# Exercise:
Return everything in the PulseAudio mailing-list message below from "tlength should be" down to "rewind 196 bytes.", copied word for word.

[pulseaudio-discuss] PulseAudio unstable on Ubuntu Karmic 9.10

Lennart Poettering lennart at poettering.net
Mon Oct 26 20:37:07 PDT 2009


On Fri, 23.10.09 18:55, Alexandre Savard (alexandre.savard at savoirfairelinux.com) wrote:

> We are developing a VOIP phone.
> 
> I upgraded my ubuntu 9.10 Karmic last thursday. Since, I can't get any
> audio playback from pulseaudio or very crappy one. There is several
> playback buffer underrun occuring. The Alsa plug-in still work well.
> Before that upgrade, everything was working just fine. I have pulseaudio
> and my application running on a Jaunty 9.10 and there is no problems.
> 
> Looking at the Latency Control
> (http://pulseaudio.org/wiki/LatencyControl?version=17):
> 
> I first make sure that PA runs timer scheduling mode (tsched=1) for ALSA
> devices.
> Is this parameter is the /etc/pulse/daemon.conf "realtime-scheduling =
> yes"
> 
> Uncommenting 
> realtime-scheduling = yes
> realtime-priority = 5
> had no effect.

You need to have the privs to get RT. Enabling these options just will
make PA ask for RT. As mentioned from other folks on this thread
unless rtkit is installed or you fiddle with limits.conf or something
similar PA won't get RT.

> 
> Using these pstream attributes provide me these debug messages in
> pulseaudio:
> 
> attributes->maxlength = (uint32_t) -1;
> attributes->tlength = 4096;
> attributes->prebuf = (uint32_t) -1;      
> attributes->minreq = (uint32_t) -1;
> attributes->fragsize = (uint32_t) -1;

tlength should be configured based on your sample_spec:

   attributes->tlength = pa_usec_to_bytes(ss, 50 * PA_MSEC_PER_USEC);

> D: protocol-native.c: Requesting rewind due to end of underrun.
> D: alsa-sink.c: Requested to rewind 196 bytes.
> D: alsa-sink.c: Limited to 196 bytes.
> D: alsa-sink.c: before: 49
> D: alsa-sink.c: after: 49
> D: alsa-sink.c: Rewound 196 bytes.
> D: sink.c: Processing rewind...

Hmm, this suggeests that for some reason your client did not provide
the necessary number of samples to the sound server in time. How
'fast' do you respond to request callbacks from the server? Do you
fulfill the full request you are asked for (i.e. nbytes
resp. pa_stream_get_writable_size())?

> I: protocol-native.c: Final latency 47.44 ms = 0.50 ms + 2*23.22 ms +
> 0.50 ms

This second run has the effect that the buffer substantially more in
sw than the size of the underlyng hw buffer. Normally, the sw and hw
buffers should have the same size, but the smaller you pick your
latency the more sw buffer is used in comparison the hw buffering.

Hmm, I am a bit puzzled by this. Are the sources open for your stuff?
Can i build that locally without too much of a headache?

Lennart

-- 
Lennart Poettering                        Red Hat, Inc.

# Data extract:

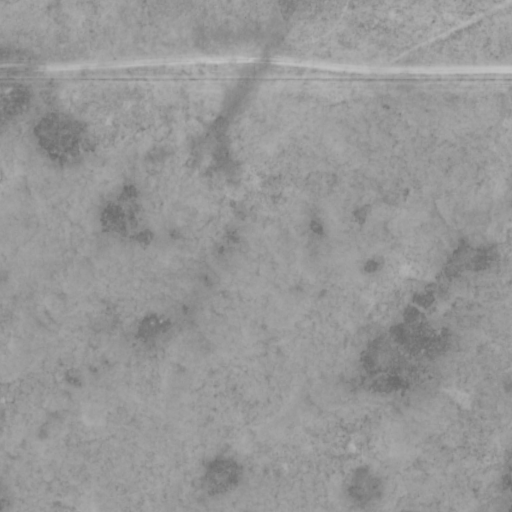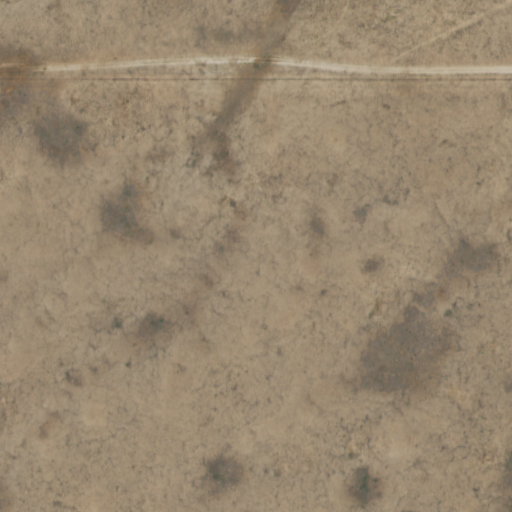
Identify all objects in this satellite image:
road: (256, 23)
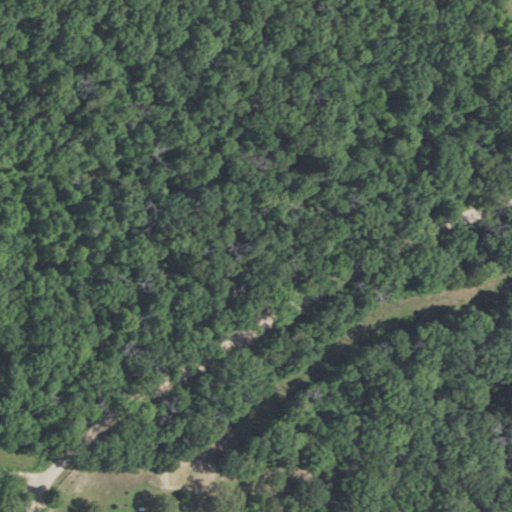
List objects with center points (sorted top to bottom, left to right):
road: (248, 334)
road: (279, 381)
road: (18, 479)
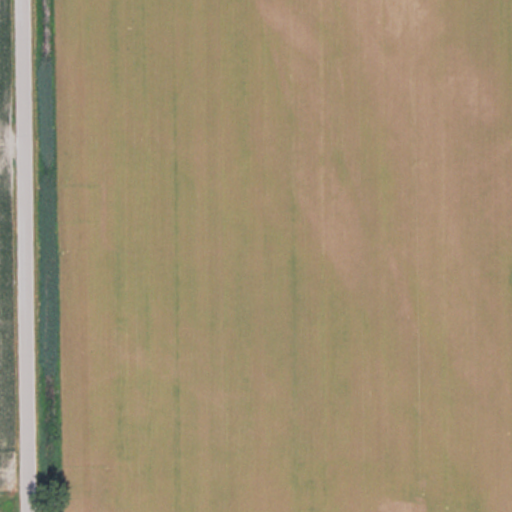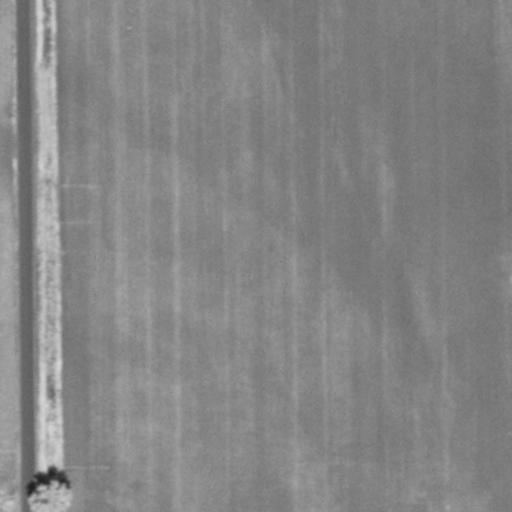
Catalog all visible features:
road: (32, 256)
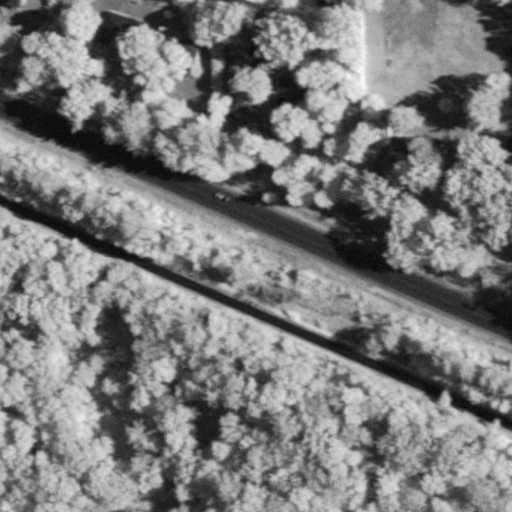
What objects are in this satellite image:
building: (13, 2)
building: (112, 28)
building: (185, 54)
building: (266, 77)
building: (296, 87)
road: (122, 95)
building: (511, 150)
building: (399, 151)
road: (269, 157)
road: (255, 216)
road: (505, 296)
road: (256, 311)
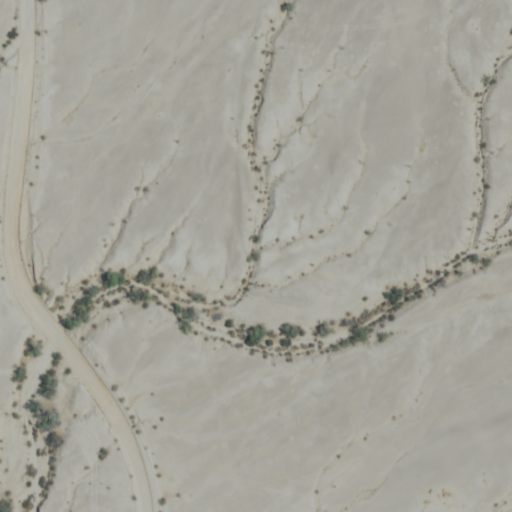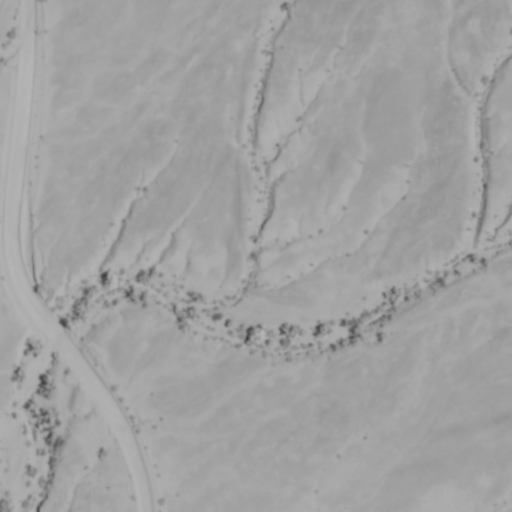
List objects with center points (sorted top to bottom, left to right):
road: (41, 275)
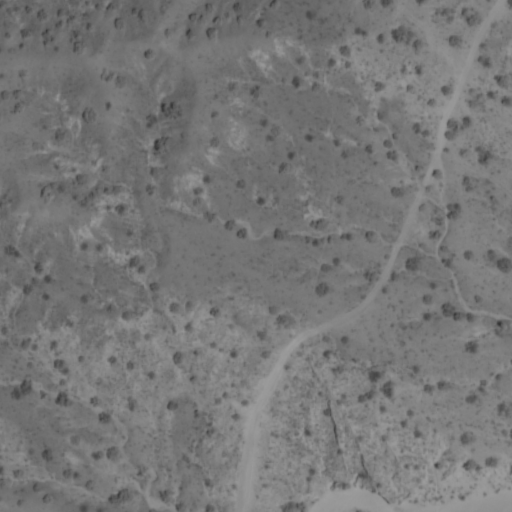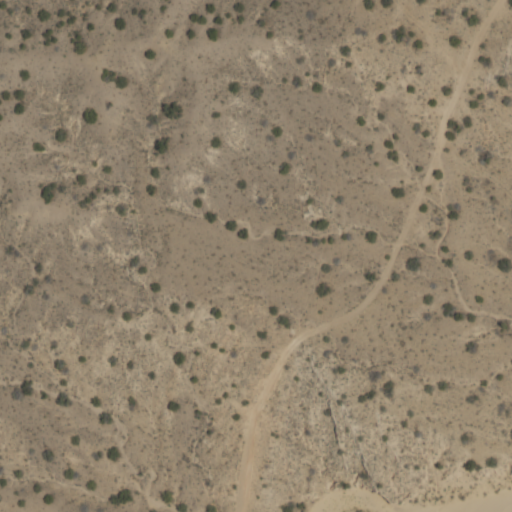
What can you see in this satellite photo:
road: (388, 270)
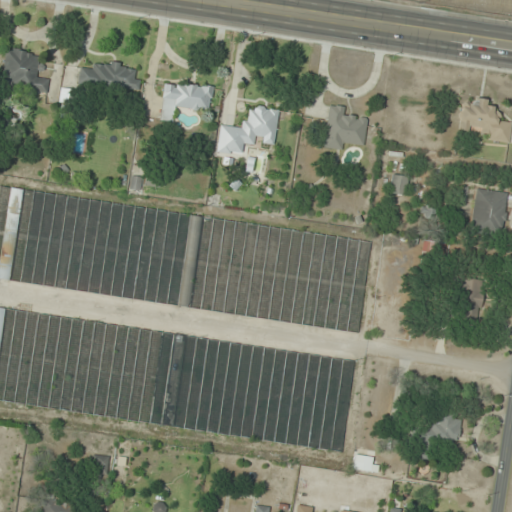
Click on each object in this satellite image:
road: (330, 28)
building: (23, 71)
building: (109, 76)
building: (66, 95)
building: (183, 98)
building: (482, 119)
building: (342, 128)
building: (248, 130)
building: (398, 184)
building: (488, 212)
building: (182, 257)
building: (470, 297)
building: (173, 379)
building: (437, 432)
building: (100, 464)
building: (364, 464)
road: (506, 475)
building: (57, 506)
building: (260, 509)
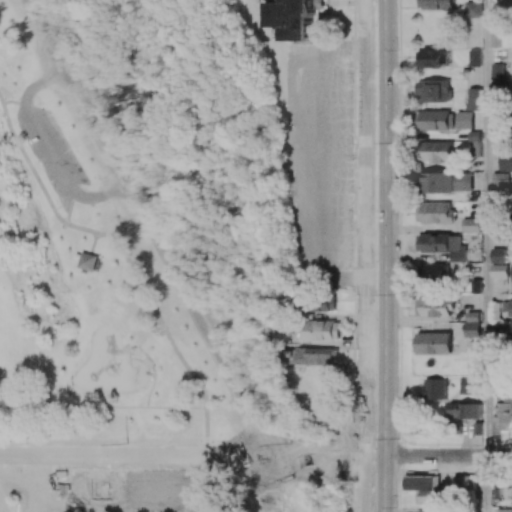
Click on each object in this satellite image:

# Result:
tlength should be configured based on your sample_spec:

   attributes->tlength = pa_usec_to_bytes(ss, 50 * PA_MSEC_PER_USEC);

> D: protocol-native.c: Requesting rewind due to end of underrun.
> D: alsa-sink.c: Requested to rewind 196 bytes.